MLB Concessionaires Still Confident About Pitch Clock Era Despite Reductions in Game Time
MLB Concessionaires Still Confident About Pitch Clock Era Despite Reductions in Game Time

Major League Baseball's newly implemented pitch clock has, so far, resulted in games being 17% shorter. As a result, some teams some teams have acted swiftly about beer and concession sales.

At least four teams – the Diamondbacks, Twins, Brewers and Rangers – have reacted to game shortages by extending beer sales into the eighth inning rather than stopping in the seventh, which had been standard across MLB entering 2023.

In the early 1980s, virtually every team sold beer for the complete game, but concern over drunk driving and assaults left many teams no choice but to halt suds sales early.

By 1985, only eight MLB teams''— the Astros, Phillies, Pirates, Padres, Angels, Cardinals, Twins and Expos — had no time restrictions on selling beer.

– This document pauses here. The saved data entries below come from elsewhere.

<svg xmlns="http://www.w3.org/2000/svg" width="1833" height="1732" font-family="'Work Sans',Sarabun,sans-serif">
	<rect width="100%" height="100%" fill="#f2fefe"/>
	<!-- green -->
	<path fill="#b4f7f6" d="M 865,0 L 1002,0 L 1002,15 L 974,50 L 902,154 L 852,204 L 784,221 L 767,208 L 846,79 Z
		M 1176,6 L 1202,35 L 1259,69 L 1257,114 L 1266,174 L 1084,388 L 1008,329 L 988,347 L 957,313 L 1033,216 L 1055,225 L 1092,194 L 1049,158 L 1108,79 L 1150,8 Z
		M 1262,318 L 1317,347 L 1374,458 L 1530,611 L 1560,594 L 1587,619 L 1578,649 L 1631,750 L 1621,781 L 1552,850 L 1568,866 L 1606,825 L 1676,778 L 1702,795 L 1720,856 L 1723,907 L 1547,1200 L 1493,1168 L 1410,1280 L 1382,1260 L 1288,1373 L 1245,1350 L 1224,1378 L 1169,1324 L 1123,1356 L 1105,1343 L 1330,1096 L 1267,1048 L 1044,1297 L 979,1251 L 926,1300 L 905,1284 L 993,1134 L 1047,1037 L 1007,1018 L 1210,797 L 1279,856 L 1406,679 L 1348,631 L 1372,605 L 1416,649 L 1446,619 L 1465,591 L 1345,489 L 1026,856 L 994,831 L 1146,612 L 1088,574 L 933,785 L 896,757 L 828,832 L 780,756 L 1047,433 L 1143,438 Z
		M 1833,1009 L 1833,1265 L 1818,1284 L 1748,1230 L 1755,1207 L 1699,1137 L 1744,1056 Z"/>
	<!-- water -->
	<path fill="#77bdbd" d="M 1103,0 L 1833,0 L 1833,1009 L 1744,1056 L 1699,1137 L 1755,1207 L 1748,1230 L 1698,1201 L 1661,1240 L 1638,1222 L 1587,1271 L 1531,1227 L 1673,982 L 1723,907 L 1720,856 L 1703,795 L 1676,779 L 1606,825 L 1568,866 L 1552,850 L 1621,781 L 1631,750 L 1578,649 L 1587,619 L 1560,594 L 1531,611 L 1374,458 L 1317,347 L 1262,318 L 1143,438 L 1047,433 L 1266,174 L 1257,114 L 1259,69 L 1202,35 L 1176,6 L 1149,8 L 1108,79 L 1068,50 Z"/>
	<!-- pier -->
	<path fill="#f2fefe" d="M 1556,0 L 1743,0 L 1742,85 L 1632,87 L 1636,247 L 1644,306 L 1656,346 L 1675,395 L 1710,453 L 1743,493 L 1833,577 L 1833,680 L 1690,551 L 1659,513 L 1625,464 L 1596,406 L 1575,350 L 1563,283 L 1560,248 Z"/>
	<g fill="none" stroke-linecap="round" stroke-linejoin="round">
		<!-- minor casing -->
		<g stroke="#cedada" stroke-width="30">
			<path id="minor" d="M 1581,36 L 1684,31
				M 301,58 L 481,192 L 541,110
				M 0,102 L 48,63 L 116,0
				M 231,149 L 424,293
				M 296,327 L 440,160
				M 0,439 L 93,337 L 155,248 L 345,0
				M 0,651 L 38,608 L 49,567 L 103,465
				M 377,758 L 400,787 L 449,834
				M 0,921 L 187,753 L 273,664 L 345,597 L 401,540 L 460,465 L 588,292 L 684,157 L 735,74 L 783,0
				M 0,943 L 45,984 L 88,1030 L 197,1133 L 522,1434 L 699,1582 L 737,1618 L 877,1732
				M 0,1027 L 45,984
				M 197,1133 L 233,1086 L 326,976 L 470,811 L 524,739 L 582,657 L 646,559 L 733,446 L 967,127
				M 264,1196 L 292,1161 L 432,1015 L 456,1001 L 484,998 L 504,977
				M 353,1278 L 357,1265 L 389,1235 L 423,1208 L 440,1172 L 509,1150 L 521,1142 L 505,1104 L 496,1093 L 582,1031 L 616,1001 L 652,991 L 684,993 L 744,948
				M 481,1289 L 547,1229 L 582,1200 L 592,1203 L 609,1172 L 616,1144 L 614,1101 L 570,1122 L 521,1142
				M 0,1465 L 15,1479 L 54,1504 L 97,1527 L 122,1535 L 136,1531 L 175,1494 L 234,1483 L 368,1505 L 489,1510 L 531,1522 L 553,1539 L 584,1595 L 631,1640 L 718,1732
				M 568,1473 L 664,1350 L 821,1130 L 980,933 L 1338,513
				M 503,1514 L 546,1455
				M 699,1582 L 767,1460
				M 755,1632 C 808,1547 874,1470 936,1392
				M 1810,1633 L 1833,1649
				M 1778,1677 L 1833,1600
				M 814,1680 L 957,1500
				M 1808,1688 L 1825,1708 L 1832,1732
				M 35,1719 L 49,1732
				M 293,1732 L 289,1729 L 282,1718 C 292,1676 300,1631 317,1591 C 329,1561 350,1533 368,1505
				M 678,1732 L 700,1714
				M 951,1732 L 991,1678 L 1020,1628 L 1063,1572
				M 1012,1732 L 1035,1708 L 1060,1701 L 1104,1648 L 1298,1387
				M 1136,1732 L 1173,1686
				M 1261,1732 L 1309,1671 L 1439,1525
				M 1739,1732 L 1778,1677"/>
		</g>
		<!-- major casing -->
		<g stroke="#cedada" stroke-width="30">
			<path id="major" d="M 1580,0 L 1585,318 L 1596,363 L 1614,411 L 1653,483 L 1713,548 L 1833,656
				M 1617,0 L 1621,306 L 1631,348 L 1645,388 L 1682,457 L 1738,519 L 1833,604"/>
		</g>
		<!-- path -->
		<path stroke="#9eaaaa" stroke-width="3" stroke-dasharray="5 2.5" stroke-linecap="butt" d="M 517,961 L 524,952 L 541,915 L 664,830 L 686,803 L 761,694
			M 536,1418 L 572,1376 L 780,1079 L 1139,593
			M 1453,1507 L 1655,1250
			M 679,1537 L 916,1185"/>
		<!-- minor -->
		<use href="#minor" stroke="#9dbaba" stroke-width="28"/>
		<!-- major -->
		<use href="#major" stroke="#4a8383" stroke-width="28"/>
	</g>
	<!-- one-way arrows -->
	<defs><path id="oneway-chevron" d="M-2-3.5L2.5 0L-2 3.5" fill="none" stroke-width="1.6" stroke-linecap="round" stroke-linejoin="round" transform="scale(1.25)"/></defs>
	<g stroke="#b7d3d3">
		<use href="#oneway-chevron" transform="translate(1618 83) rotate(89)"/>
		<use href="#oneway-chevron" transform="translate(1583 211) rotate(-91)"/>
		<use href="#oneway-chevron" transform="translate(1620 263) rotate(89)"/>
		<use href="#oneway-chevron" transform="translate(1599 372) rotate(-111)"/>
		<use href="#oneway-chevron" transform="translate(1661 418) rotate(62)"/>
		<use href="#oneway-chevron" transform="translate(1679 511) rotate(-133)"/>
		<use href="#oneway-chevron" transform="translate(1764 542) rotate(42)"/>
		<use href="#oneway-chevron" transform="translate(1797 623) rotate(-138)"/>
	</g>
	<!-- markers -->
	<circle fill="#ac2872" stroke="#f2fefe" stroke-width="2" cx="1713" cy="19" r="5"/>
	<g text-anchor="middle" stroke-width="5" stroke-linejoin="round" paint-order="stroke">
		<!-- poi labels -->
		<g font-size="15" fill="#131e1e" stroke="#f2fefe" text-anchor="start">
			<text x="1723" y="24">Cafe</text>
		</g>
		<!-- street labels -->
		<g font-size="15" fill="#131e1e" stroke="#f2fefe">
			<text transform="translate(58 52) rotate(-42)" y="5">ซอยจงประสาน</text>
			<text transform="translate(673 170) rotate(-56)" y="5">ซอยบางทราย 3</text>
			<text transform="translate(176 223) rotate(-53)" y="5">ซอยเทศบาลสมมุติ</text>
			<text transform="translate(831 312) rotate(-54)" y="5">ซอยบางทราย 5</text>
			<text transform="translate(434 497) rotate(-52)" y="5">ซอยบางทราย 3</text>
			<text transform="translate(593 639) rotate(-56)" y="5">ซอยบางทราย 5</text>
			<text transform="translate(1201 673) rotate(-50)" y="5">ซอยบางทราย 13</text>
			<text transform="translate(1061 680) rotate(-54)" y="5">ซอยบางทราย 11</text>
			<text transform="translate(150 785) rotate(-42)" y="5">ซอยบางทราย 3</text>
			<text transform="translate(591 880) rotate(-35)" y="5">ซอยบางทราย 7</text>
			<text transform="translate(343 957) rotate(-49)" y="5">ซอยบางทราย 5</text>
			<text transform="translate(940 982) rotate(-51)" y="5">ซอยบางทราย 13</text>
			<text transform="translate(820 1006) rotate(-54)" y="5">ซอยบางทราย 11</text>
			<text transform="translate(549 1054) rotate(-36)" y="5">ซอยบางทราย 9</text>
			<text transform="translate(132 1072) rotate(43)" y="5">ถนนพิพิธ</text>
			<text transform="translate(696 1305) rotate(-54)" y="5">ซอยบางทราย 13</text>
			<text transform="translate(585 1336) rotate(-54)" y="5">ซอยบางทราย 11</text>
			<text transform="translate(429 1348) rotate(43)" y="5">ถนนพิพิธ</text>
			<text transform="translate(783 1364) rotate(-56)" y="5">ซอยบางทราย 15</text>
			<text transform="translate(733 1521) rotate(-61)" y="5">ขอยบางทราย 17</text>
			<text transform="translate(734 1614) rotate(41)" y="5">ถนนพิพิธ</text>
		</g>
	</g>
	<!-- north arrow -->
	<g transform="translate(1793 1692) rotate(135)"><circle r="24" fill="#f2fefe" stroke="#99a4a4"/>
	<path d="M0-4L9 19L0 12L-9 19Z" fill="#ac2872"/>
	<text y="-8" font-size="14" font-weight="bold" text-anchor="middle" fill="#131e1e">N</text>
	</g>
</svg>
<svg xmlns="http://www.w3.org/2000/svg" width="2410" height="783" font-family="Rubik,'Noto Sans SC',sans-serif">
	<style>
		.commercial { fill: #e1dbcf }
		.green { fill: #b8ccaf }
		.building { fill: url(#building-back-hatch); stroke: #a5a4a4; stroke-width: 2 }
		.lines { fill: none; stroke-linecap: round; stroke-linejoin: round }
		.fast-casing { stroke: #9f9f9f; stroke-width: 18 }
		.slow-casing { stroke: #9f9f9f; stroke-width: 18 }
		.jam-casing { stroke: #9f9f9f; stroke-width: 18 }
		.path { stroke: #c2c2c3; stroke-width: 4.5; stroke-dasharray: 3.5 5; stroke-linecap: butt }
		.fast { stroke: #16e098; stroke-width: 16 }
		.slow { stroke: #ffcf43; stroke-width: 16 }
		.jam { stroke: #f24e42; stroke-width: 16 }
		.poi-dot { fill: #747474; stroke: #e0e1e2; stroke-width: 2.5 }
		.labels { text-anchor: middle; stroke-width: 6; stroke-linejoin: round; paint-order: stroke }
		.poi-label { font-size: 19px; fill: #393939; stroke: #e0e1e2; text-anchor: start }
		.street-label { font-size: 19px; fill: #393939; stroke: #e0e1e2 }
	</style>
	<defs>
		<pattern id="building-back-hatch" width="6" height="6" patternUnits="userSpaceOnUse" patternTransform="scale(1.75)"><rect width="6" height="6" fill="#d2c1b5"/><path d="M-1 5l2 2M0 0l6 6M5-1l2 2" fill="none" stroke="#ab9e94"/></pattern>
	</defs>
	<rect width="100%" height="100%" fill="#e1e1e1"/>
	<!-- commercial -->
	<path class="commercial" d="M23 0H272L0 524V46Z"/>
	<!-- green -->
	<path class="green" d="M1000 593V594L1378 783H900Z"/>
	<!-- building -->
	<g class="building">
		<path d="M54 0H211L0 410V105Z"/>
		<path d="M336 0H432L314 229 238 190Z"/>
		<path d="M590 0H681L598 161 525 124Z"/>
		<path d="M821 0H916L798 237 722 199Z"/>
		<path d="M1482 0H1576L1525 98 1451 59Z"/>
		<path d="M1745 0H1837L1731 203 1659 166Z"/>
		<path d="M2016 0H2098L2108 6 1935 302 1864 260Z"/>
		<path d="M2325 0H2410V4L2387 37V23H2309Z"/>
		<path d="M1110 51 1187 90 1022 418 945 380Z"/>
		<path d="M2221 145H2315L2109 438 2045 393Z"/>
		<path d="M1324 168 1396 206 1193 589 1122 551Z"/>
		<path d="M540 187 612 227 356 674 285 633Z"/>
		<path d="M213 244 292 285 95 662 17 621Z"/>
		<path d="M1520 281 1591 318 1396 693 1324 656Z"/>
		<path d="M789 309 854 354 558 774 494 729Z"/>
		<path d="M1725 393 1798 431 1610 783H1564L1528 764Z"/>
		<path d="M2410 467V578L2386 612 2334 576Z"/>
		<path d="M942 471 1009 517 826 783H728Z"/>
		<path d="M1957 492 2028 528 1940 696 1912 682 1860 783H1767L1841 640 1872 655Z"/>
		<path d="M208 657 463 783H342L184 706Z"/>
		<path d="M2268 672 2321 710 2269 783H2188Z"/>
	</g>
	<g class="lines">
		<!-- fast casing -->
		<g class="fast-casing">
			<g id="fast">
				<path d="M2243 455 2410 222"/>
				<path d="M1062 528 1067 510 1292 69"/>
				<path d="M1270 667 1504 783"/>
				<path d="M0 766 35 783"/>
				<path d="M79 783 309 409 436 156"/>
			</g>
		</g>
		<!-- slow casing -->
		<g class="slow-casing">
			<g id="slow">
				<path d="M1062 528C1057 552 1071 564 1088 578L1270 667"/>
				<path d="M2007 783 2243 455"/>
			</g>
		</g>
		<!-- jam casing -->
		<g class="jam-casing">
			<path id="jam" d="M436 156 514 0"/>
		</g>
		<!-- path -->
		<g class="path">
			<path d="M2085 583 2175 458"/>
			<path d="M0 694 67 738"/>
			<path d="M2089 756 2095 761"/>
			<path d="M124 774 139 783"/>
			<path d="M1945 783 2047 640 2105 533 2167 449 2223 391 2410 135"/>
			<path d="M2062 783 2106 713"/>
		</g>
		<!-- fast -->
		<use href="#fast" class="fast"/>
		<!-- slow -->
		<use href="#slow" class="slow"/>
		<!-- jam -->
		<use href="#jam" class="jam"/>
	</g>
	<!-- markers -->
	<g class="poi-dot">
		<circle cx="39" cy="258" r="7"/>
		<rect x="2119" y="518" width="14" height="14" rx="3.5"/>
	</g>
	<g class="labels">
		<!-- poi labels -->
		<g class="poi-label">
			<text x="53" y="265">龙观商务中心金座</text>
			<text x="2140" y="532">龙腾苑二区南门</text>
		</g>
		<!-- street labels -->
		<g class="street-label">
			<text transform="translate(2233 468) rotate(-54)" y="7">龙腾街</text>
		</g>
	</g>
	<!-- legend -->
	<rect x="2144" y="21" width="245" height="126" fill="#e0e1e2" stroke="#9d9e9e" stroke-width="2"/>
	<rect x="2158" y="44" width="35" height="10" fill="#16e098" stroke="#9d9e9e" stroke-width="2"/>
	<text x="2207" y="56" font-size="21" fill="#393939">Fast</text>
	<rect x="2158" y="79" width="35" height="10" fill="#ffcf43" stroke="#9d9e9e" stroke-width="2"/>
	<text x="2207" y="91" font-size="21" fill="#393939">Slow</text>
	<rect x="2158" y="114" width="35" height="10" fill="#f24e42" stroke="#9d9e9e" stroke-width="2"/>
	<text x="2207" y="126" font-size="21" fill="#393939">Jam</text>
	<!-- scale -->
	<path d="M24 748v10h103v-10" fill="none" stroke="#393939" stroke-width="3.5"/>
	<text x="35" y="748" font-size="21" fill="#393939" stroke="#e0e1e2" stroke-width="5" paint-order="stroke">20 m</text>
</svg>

In fact, the Expos would serve beer until an hour the game, a policy still employed by most European soccer teams.

Six years later, almost all of those baseball teams had compromised. Gone was the 32-ouncer deep into the ninth inning. And even beer giants were forced to acquiesce.

In 1991, Anheuser-Busch — the largest beer producer in the United States — owned the St. Louis Cardinals. It’s no surprise that the Cardinals were the last team to enact policy changes, becoming the final MLB team to cut off beer sales after the seventh.

In a stroke of irony, there was a time that the Milwaukee Brewers, playing in Miller Park, were among the most progressive of teams, cutting off suds after the sixth.

But now the Brewers have flipped, allowing beer through the eighth inning. Rick Schlesinger, the team's head of business operations, told reporters that the team would monitor their new policy change and adjust it if safety becomes a larger issue.